The Roman Empire in the East, though threatened by enemies from without and weakened by civil conflicts from within, endured for more than a thousand years. Until the middle of the fifteenth century it preserved the name, the civilization, and some part of the dominions, of ancient Rome.

The long life of the Roman Empire in the East is one of the marvels of history.

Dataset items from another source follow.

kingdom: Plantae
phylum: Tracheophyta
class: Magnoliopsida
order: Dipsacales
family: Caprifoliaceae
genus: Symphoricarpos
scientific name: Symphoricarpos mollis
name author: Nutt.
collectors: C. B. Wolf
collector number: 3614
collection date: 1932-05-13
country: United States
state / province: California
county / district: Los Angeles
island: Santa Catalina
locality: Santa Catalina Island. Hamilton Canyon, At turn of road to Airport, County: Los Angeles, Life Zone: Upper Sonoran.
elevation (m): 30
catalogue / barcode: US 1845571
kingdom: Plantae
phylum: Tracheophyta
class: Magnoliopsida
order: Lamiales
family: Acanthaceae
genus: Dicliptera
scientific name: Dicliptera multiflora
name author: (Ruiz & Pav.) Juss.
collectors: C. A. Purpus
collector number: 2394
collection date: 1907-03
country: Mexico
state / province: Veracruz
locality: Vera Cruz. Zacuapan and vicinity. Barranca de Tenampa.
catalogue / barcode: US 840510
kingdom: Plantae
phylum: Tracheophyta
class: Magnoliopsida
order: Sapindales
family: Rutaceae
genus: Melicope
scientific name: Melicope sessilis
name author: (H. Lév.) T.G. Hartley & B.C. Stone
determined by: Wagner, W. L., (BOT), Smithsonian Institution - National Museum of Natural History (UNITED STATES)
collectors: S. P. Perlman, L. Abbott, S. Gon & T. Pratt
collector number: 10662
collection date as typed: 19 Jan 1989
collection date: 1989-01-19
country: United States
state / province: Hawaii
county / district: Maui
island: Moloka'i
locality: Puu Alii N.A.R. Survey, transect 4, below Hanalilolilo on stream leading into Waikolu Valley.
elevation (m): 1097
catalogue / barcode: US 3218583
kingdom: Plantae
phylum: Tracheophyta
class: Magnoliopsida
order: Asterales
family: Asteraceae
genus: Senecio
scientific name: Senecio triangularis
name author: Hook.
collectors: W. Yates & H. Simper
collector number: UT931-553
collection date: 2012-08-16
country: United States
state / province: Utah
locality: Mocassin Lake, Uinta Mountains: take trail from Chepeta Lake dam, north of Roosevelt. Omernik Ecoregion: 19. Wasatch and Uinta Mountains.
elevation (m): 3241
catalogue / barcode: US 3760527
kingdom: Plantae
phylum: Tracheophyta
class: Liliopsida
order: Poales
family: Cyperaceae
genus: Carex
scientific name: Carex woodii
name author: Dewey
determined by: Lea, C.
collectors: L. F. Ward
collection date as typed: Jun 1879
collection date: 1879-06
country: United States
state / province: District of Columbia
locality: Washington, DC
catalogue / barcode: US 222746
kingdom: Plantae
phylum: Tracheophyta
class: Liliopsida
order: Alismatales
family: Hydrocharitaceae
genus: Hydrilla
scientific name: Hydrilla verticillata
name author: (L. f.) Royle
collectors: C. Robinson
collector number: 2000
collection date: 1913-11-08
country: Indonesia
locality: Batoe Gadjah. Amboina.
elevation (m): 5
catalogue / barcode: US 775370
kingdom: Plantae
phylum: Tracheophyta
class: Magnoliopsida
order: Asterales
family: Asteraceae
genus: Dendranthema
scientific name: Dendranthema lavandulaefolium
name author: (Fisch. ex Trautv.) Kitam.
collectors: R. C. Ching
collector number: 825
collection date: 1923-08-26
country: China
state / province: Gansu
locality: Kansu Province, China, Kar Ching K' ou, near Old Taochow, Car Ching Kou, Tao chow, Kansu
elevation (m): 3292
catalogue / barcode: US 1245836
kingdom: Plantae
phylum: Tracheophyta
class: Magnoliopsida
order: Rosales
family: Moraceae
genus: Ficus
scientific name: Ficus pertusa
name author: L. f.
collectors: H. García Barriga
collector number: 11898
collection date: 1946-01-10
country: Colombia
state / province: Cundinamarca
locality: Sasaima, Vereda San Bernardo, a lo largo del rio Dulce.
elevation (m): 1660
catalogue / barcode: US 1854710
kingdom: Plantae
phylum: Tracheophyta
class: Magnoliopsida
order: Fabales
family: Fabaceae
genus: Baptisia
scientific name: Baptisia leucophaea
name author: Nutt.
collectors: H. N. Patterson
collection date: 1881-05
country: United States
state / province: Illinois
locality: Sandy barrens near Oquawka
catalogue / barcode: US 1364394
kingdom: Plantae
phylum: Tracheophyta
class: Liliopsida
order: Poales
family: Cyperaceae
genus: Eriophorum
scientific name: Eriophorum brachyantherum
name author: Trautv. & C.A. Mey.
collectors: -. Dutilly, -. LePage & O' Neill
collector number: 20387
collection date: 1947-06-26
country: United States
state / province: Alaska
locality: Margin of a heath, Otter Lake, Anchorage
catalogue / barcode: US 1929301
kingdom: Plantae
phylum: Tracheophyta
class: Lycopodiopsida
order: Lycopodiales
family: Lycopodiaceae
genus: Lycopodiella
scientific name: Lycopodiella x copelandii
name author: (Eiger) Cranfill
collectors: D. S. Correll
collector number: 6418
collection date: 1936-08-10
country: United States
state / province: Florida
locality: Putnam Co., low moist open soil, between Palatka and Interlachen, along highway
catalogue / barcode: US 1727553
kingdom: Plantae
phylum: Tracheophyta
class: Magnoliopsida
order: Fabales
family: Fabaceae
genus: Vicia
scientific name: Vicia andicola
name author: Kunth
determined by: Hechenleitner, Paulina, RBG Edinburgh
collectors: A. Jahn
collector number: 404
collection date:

Its great and constant vitality appears the more remarkable, when one considers that it had no easily defensible frontiers, contained many different races with little in common, and on all sides faced hostile states.

The changing fortunes of the empire during the Middle Ages are reflected in some of the names by which it is often known. The term “Greek Empire” expresses the fact that the state became more and more Greek in character, owing to the loss, first of the western provinces in the fifth century, and then of Syria and Egypt in the seventh century.

Another term– “Byzantine Empire”—appropriately describes the condition of the state in still later times, when its possessions were reduced to Constantinople (ancient Byzantium) and the territory in the neighborhood of that city. But through all this period the rulers at Constantinople regarded themselves as the true successors of Augustus, Diocletian, and Constantine.

Until Justinian’s reign the sources of Roman law, including the legislation of the popular assemblies, the decrees of the Senate, the edicts of the of Roman praetors and emperors, and the decisions of learned lawyers, had never been completely collected and arranged in scientific form. Justinian appointed a commission of legal scholars to perform this task.

The result of their labors, in which the emperor himself assisted, was the publication of the Corpus Juris Civilis, the “Body of Civil Law.” Under this form the Roman principles of jurisprudence have become the foundation of the legal systems of modern Italy, Spain, France, Germany, and other European countries.